Le danger de la confusion des patrimoines en procédure collective

Par Lily-Marie TURCHI, Avocat

🏘 Le danger de la confusion des patrimoines en procédure collective : de la nécessité d’avoir des relations régulières entre la société propriétaire des locaux et la société exploitante

⚖️  La Chambre commerciale de la Cour de cassation, dans un arrêt en date du 20 octobre 2021 (n° 20-17.124) a confirmé l’exigence de rigueur liée à la séparation des patrimoines des sociétés.

La confusion des patrimoines dans le cadre d’une liquidation judiciaire est un mécanisme établi par la loi et caractérisé par la jurisprudence. ⬇️

📜 L’article L. 621-2 du Code de commerce en présente le principe, disposant que « la procédure ouverte peut être étendue à une ou plusieurs autres personnes en cas de confusion de leur patrimoine avec celui du débiteur (…) ».

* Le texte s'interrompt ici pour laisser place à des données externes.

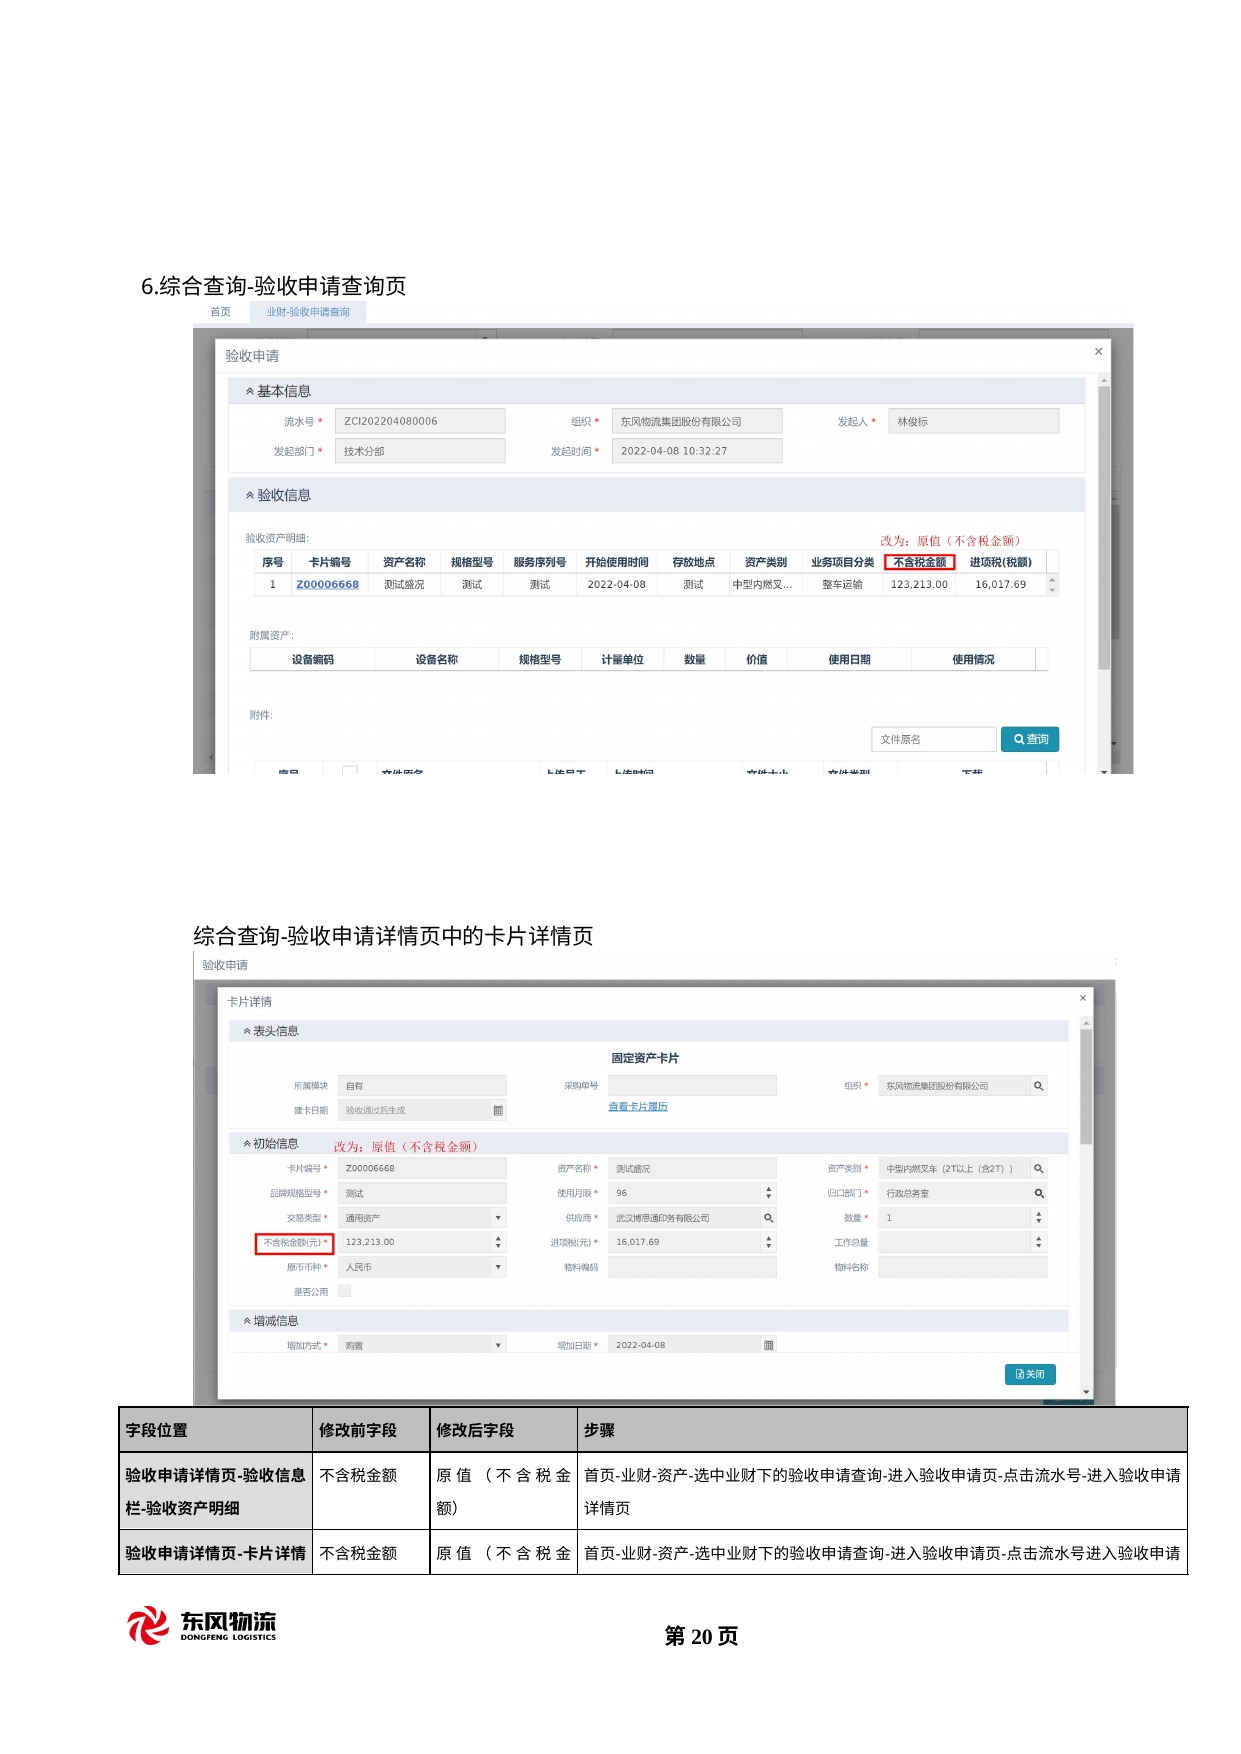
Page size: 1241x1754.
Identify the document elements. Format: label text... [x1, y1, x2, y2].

table_cell 原值（不含税金额） [431, 1530, 577, 1573]
text 综合查询-验收申请详情页中的卡片详情页 [193, 918, 1122, 951]
picture [193, 301, 1134, 774]
table_cell 验收申请详情页-验收信息栏-验收资产明细 [120, 1453, 312, 1528]
table_header 修改前字段 [313, 1408, 429, 1451]
picture [193, 951, 1117, 1406]
table_cell 不含税金额 [313, 1453, 429, 1528]
table_cell 验收申请详情页-卡片详情页 [120, 1530, 312, 1573]
table_header 修改后字段 [431, 1408, 577, 1451]
text 6.综合查询-验收申请查询页 [118, 268, 1122, 301]
table_cell 首页-业财-资产-选中业财下的验收申请查询-进入验收申请页-点击流水号-进入验收申请详情页 [578, 1453, 1187, 1528]
table_cell 原值（不含税金额） [431, 1453, 577, 1528]
picture [127, 1606, 276, 1645]
table_cell 首页-业财-资产-选中业财下的验收申请查询-进入验收申请页-点击流水号进入验收申请详情页-点击卡片编号-进入卡片详情页 [578, 1530, 1187, 1573]
table_cell 不含税金额 [313, 1530, 429, 1573]
table_header 字段位置 [120, 1408, 312, 1451]
table_header 步骤 [578, 1408, 1187, 1451]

📍 La jurisprudence établit que la confusion des patrimoines repose sur deux critères alternatifs : la confusion des comptes ou l’existence de relations financières anormales.

📍 Le renoncement de la société propriétaire des murs à en percevoir le loyer, alors qu’il constituait sa principale ressource, dans le seul dessein de retarder la déclaration de cessation des paiements de la société exploitante, a été jugé par la Cour de cassation comme caractérisant l’existence de relations financières anormales constitutives de la confusion des patrimoines (Cour de cassation, Chambre commerciale, 5 mars 2002, 99-13.302).

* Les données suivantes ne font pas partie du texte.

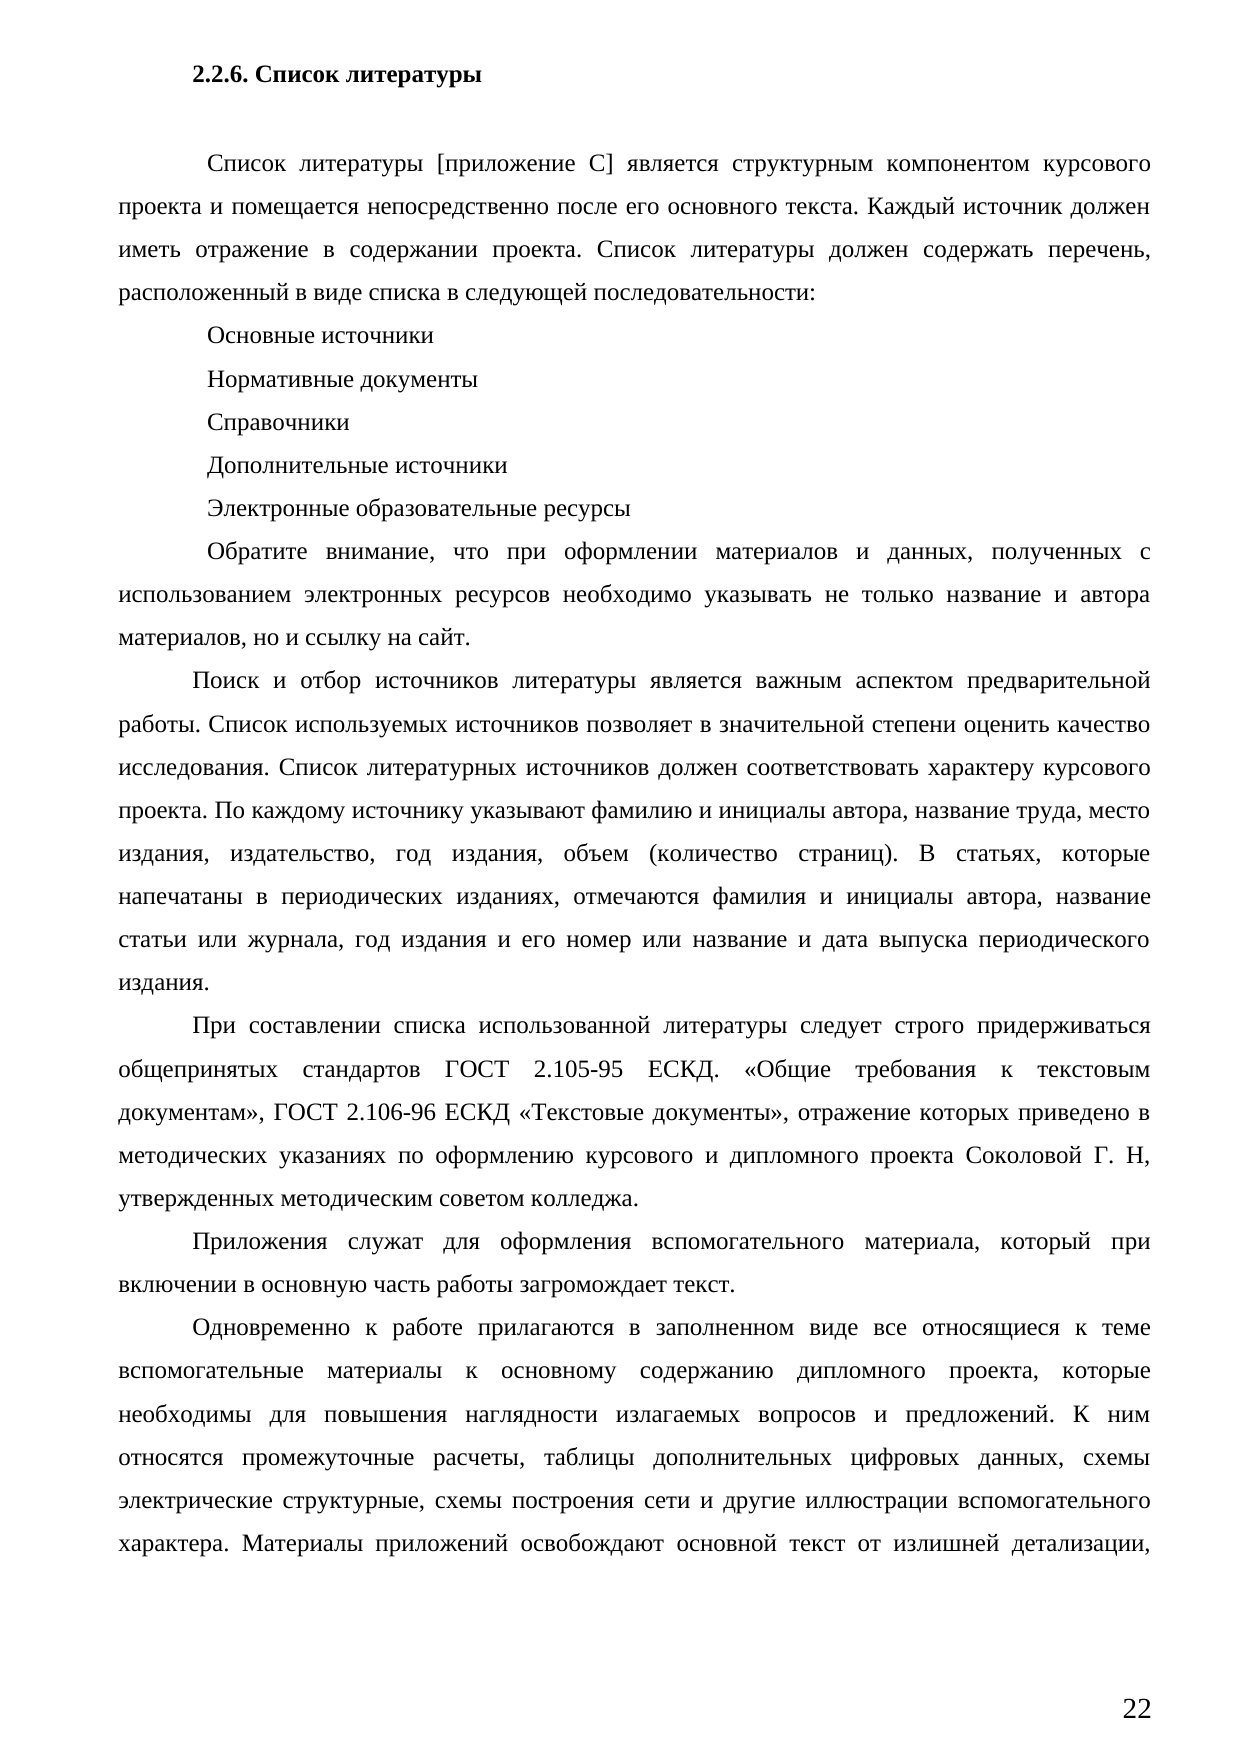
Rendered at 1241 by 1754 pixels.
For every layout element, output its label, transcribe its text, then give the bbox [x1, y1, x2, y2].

text Справочники [118, 407, 1152, 436]
list Приложения служат для оформления вспомогательного материала, который при включении в основную часть работы загромождает текст. [118, 1226, 1152, 1298]
list При составлении списка использованной литературы следует строго придерживаться общепринятых стандартов ГОСТ 2.105-95 ЕСКД. «Общие требования к текстовым документам», ГОСТ 2.106-96 ЕСКД «Текстовые документы», отражение которых приведено в методических указаниях по оформлению курсового и дипломного проекта Соколовой Г. Н, утвержденных методическим советом колледжа. [118, 1011, 1152, 1212]
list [118, 1312, 1152, 1557]
list 2.2.6. Список литературы [118, 59, 1152, 88]
text Обратите внимание, что при оформлении материалов и данных, полученных с использованием электронных ресурсов необходимо указывать не только название и автора материалов, но и ссылку на сайт. [118, 536, 1152, 651]
list Поиск и отбор источников литературы является важным аспектом предварительной работы. Список используемых источников позволяет в значительной степени оценить качество исследования. Список литературных источников должен соответствовать характеру курсового проекта. По каждому источнику указывают фамилию и инициалы автора, название труда, место издания, издательство, год издания, объем (количество страниц). В статьях, которые напечатаны в периодических изданиях, отмечаются фамилия и инициалы автора, название статьи или журнала, год издания и его номер или название и дата выпуска периодического издания. [118, 666, 1152, 996]
text Список литературы [приложение С] является структурным компонентом курсового проекта и помещается непосредственно после его основного текста. Каждый источник должен иметь отражение в содержании проекта. Список литературы должен содержать перечень, расположенный в виде списка в следующей последовательности: [118, 148, 1152, 306]
text Электронные образовательные ресурсы [118, 493, 1152, 522]
text Основные источники [118, 321, 1152, 349]
text Дополнительные источники [118, 450, 1152, 479]
text Нормативные документы [118, 364, 1152, 392]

➡️ Dans l’arrêt du 20 octobre 2021, la Cour de cassation estime que la Cour d’appel, pour justifier d’une confusion des patrimoines de deux sociétés, l’une propriétaire des locaux et l’autre exploitante, s’était à juste titre fondée «  sur un ensemble d’indices, tous concordants » caractérisant « l’existence de relations financières incompatibles avec des obligations contractuelles réciproques normales ».

Les indicateurs relevés par la Cour d’appel étaient l’ampleur de la créance et son étalement dans le temps, en l’absence de toute action de recouvrement (mise en demeure ou commandement de payer visant la clause résolutoire) dans le cadre d’une situation financière considérablement dégradée ne pouvant faire espérer une reprise du paiement des loyers, marquant ainsi une volonté de créer une situation anormale facilitée par la confusion dans la gérance des deux sociétés.

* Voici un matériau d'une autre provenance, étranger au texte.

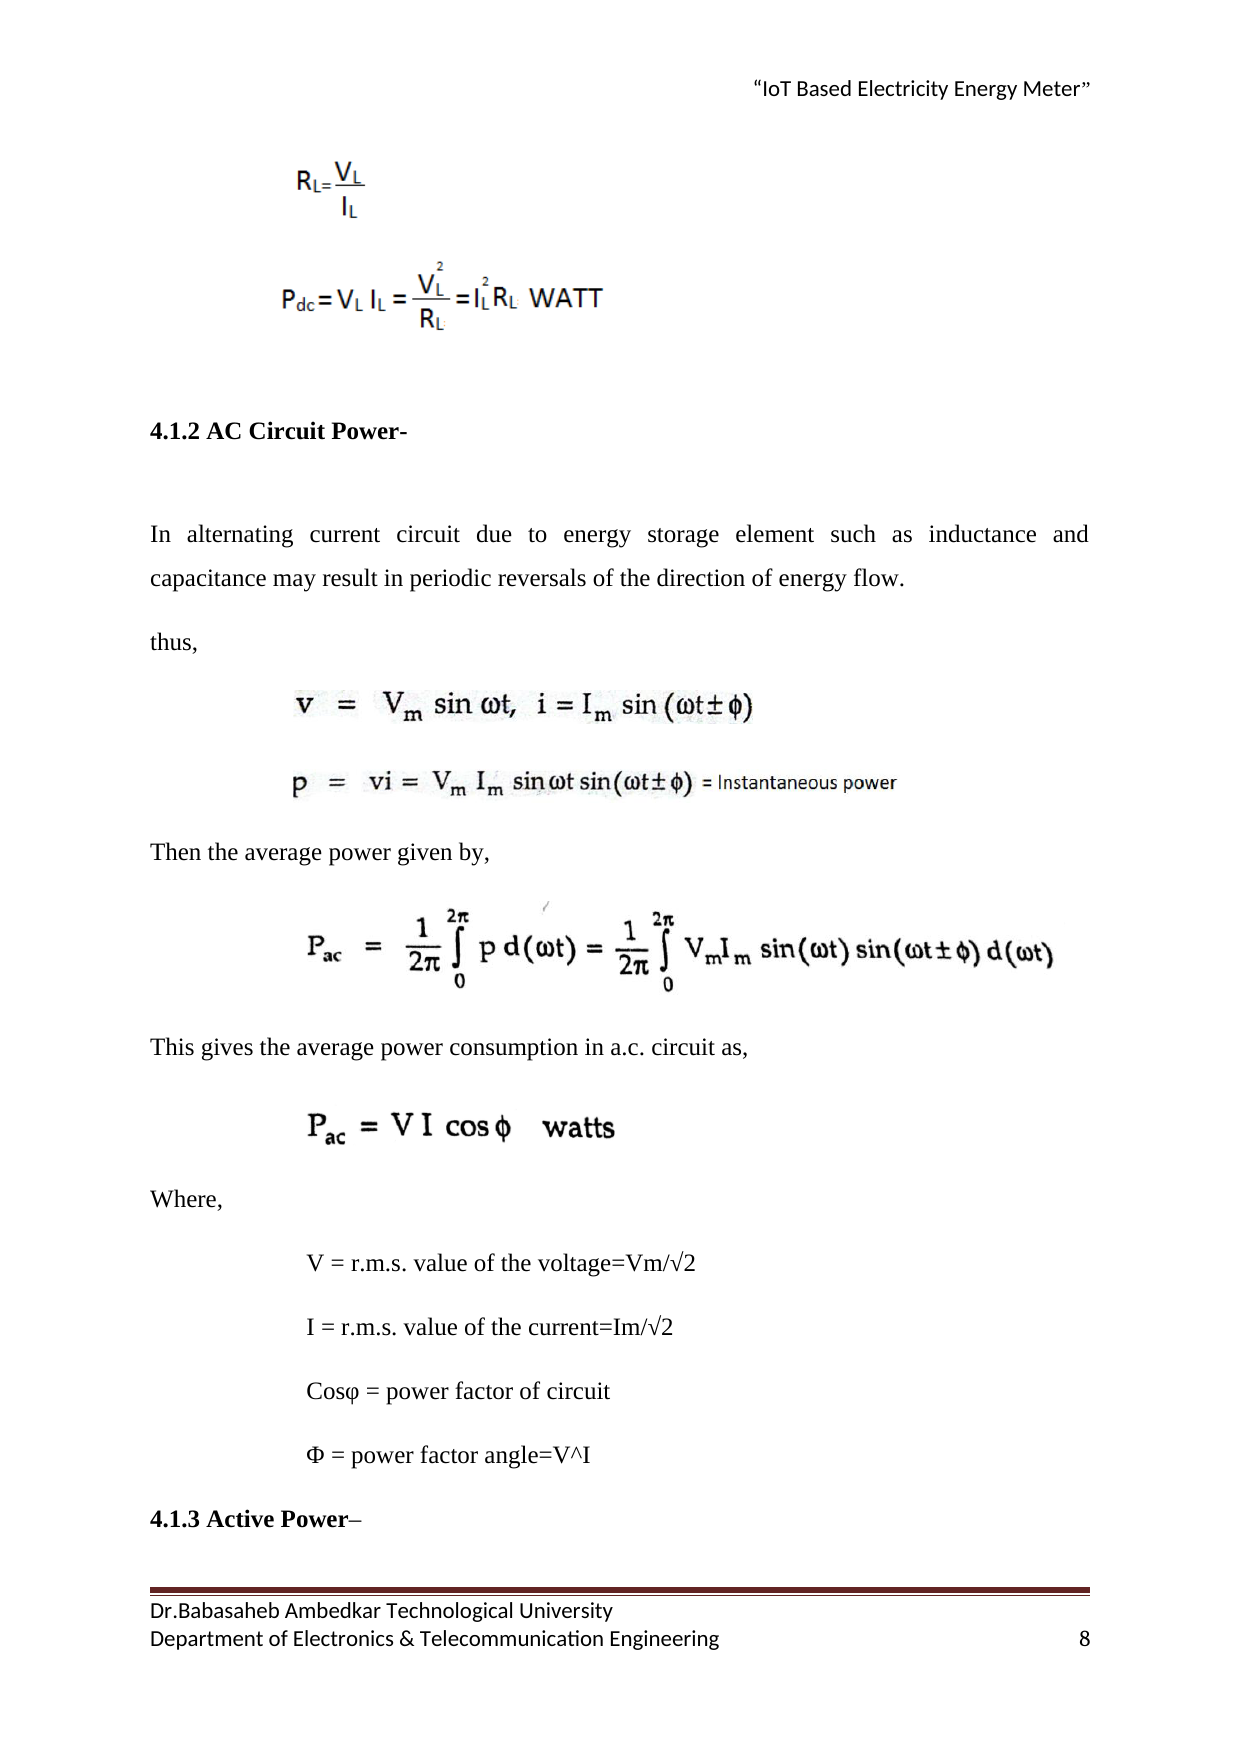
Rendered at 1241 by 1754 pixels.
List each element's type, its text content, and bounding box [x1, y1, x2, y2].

🔎 Un jugement qui, somme toute, n’a rien d’innovant, mais qui permet d’avoir une vue plus précise des comportements pouvant engendrer une extension de la procédure collective pour confusion des patrimoines, apportant des indications essentielles quant aux potentielles dérives d’un montage financier pourtant classique avec une société propriétaire des locaux et une société d’exploitation.